Porter prattled on about poor Harmon and his family, that there was no new information on the cause of death or the message that had been found on the green near the body. He wouldn't speculate on what this is the last masters could mean, but there would absolutely not be any interruption in this year's tournament. Did he think the killing had anything to do with Harmon Ashby telling the New York Times that he favored Augusta National admitting women members? Porter had no idea, and he would not comment on the club's membership policy.

After the press conference, most of the news channels cut to reporters who seemed to focus on the possibility that Ashby had been killed by someone at the club, possibly another member who didn't want women joining, and didn't care if that meant shutting down the Masters. The cops probably thought the same thing.

Doggett had meant the message to scare the shit out of the bastards at Augusta National, but it hadn't occurred to him that somebody would read a political motive into it.

Maybe this hadn't turned out as bad as he thought.

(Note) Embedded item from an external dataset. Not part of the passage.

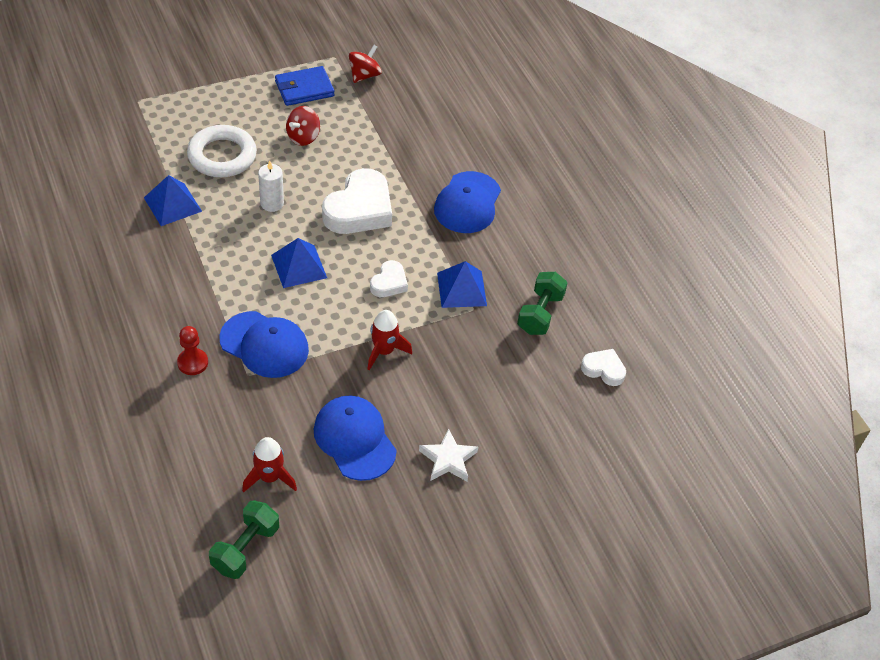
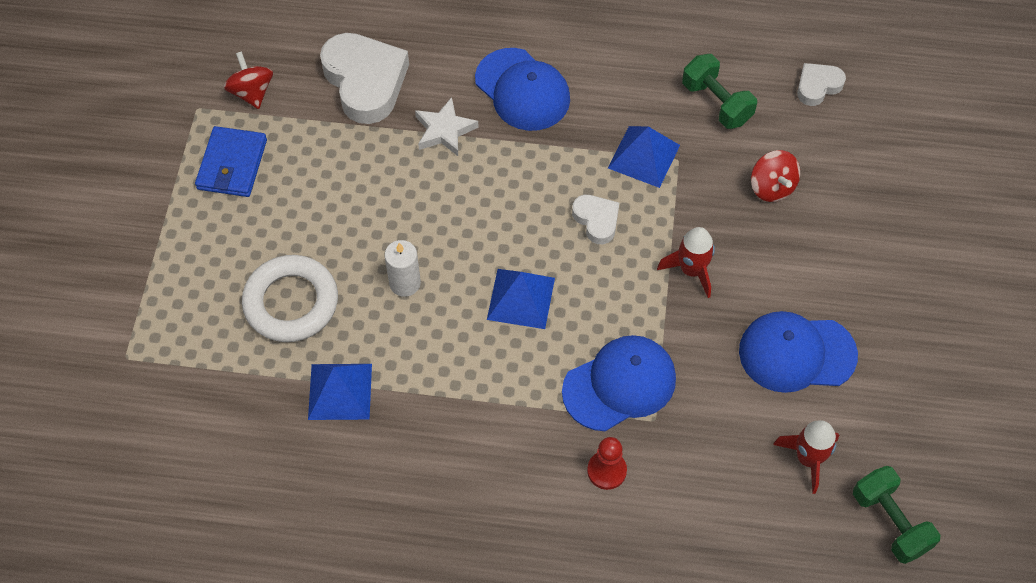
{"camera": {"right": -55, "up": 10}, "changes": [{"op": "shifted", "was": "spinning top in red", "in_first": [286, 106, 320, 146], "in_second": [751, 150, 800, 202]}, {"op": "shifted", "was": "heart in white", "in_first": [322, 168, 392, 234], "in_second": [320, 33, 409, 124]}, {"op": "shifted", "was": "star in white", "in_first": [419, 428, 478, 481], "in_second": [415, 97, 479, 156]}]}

Doggett got up off the bed and went into the bathroom to splash some water on his face. He looked at himself in the mirror, seeing a younger, stronger version of Ralph Stanwick staring back at him. He was probably about as tall as his father, 6-3 or so, and like his father, he was losing his hair. He wished he looked more like his mother. She'd been beautiful, with thick, dark hair—hair that had fallen off her head in the last photo that he'd received from her in prison. The chemo had done that.

The rage began to rise again. Stanwick still had to die. But it didn't have to be today, or tomorrow. Stanwick must have realized that Ashby wasn't the real target, but he'd never tell anybody. He wouldn't dare. Instead, he'd sit in his cabin and piss himself every time he heard a noise, every time the phone rang, and every time a stranger walked by his cabin. He would think it was Doggett coming for him. Meanwhile, Doggett could begin tearing down the club's reputation, piece by piece, while his father had to sit by and watch it all happen, powerless to stop it, praying for his life. Torture, is what it would be—the worst kind of torture, knowing that you were going to die, but having to watch someone or something you loved die first.

Just like Doggett had had to suffer in prison while his mama died.

Best of all, the cops were confused. While they were looking at the club for suspects, it would give Doggett a clear field.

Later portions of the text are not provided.